Took me five years to discover how to get a computer to divide by zero (something they cannot do (until now!)) :-D It was unpaid work but definitely worth the effort. I do not have a degree but my work with computers is done on a calculator. Early computers were so and my philosophy towards this work (and everything else) is based on the Berkofsky principle: persevering through EVERY possible combination will eventually provide the correct answer.
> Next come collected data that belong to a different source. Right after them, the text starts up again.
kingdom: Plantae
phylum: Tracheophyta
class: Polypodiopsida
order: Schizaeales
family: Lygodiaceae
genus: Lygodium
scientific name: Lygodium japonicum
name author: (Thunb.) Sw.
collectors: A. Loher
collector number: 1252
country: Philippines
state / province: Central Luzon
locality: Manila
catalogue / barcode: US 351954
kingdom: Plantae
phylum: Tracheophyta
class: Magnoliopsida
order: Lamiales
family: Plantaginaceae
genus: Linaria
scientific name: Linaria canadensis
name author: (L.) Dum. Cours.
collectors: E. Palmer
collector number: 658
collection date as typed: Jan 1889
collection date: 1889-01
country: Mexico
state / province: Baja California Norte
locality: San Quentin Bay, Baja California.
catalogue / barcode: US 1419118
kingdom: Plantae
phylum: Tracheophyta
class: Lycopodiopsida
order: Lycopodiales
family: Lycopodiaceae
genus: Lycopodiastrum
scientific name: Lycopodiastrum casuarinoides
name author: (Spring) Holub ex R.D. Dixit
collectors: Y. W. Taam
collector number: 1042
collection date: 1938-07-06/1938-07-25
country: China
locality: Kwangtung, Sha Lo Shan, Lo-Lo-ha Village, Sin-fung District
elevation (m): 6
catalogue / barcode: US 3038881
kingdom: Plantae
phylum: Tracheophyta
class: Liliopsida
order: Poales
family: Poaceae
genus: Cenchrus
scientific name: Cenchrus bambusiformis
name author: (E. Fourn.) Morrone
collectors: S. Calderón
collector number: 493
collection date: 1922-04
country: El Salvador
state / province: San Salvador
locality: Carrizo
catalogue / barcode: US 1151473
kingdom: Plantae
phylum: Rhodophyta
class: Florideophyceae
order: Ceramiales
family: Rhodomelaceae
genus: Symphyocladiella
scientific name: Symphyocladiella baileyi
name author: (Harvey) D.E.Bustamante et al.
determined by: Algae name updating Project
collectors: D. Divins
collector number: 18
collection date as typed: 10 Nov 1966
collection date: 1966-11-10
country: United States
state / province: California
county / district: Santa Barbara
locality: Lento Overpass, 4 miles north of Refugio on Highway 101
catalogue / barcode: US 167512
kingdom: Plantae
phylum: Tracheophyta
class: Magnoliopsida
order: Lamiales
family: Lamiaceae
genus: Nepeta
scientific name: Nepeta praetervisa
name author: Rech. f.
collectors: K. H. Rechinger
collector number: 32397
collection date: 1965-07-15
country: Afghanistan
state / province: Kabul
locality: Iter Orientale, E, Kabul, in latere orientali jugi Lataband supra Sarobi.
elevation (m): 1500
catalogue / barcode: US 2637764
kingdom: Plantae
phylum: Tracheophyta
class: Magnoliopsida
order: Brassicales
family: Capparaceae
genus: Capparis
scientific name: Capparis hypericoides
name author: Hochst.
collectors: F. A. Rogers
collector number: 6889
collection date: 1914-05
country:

It has to be one of them, right?
My solar powered Casio is capable of dealing with X and provides results as so:
X-F(X)
0-
1-
2-
3-
With regards to the Berkofsky principle I concluded that ALL mathematics is done using ONLY four operators:
"+*-/"
(Plus Multiplication Minus Division)
A fifth operator May include "="
(Equals)
Conclusively the program I wrote was as such:
A(B)=C+D*E-F/G
1<=B<=24
1<=C<=10
1<=D<=10
1<=E<=10
1<=F<=10
1<=G<=10
A simpler version may be achieved manually by assigning a number to each operator (1,2,3,4)
and multiplying them:
1*2*3*4
which gives the return code of 24 (proving ALL combinations have been achieved.)
Other version may include:
+10*10*10*10
Currently I am writing REAL world programs by simply writing the program on paper (instead of using a computer!)
For example:
A+B*C-D/E
1<=A>=B>=C>=E<=10